- What is expected:
In the records below, find the line containing "You should be seeing", then reproduce that line and every one after it to the end, exactly and alone.

- Rendered images with source text:
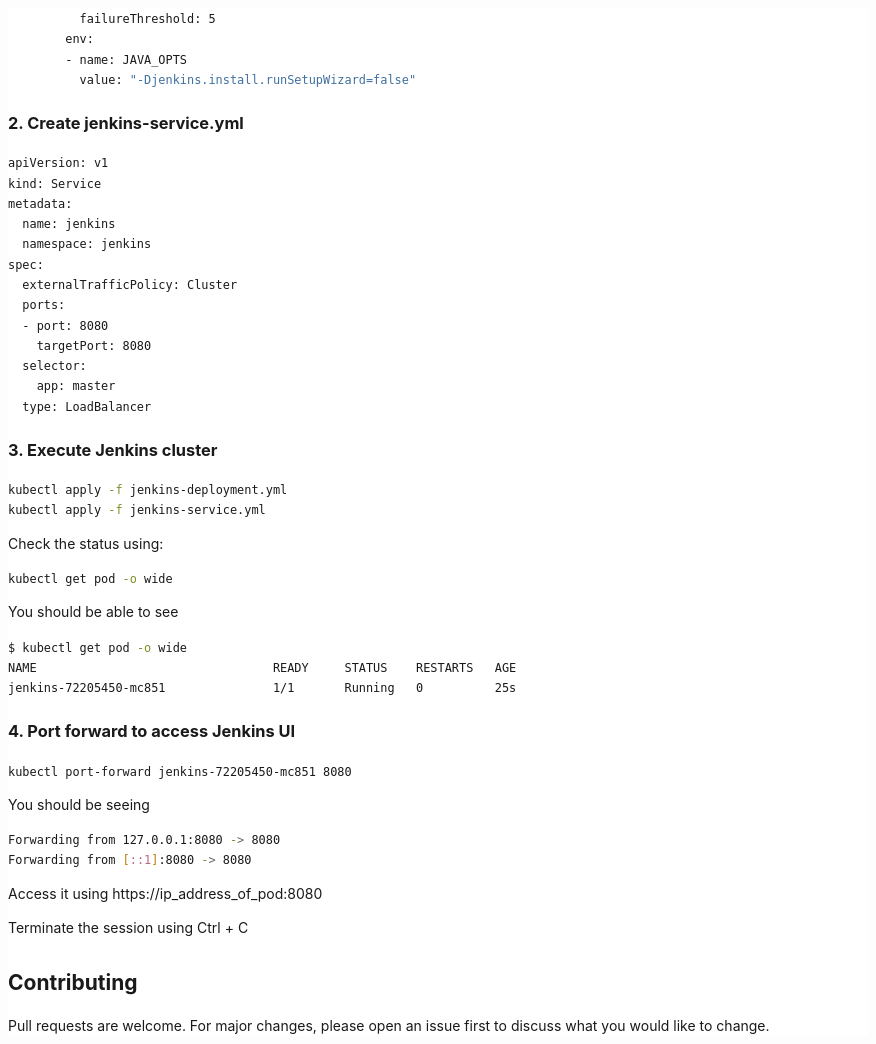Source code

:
 ```bash
          failureThreshold: 5
        env:
        - name: JAVA_OPTS
          value: "-Djenkins.install.runSetupWizard=false"
```
### 2. Create jenkins-service.yml
```bash
apiVersion: v1
kind: Service
metadata:
  name: jenkins
  namespace: jenkins
spec:
  externalTrafficPolicy: Cluster
  ports:
  - port: 8080
    targetPort: 8080
  selector:
    app: master
  type: LoadBalancer
```
### 3. Execute Jenkins cluster
```bash 
kubectl apply -f jenkins-deployment.yml
kubectl apply -f jenkins-service.yml
```
Check the status using:
```bash 
kubectl get pod -o wide
```
You should be able to see
```bash
$ kubectl get pod -o wide
NAME                                 READY     STATUS    RESTARTS   AGE
jenkins-72205450-mc851               1/1       Running   0          25s
```
### 4. Port forward to access Jenkins UI
```bash
kubectl port-forward jenkins-72205450-mc851 8080
```

You should be seeing
```bash
Forwarding from 127.0.0.1:8080 -> 8080
Forwarding from [::1]:8080 -> 8080
```

Access it using https://ip_address_of_pod:8080

Terminate the session using Ctrl + C


        





## Contributing
Pull requests are welcome. For major changes, please open an issue first to discuss what you would like to change.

- Finished task:
You should be seeing
```bash
Forwarding from 127.0.0.1:8080 -> 8080
Forwarding from [::1]:8080 -> 8080
```

Access it using https://ip_address_of_pod:8080

Terminate the session using Ctrl + C


        





## Contributing
Pull requests are welcome. For major changes, please open an issue first to discuss what you would like to change.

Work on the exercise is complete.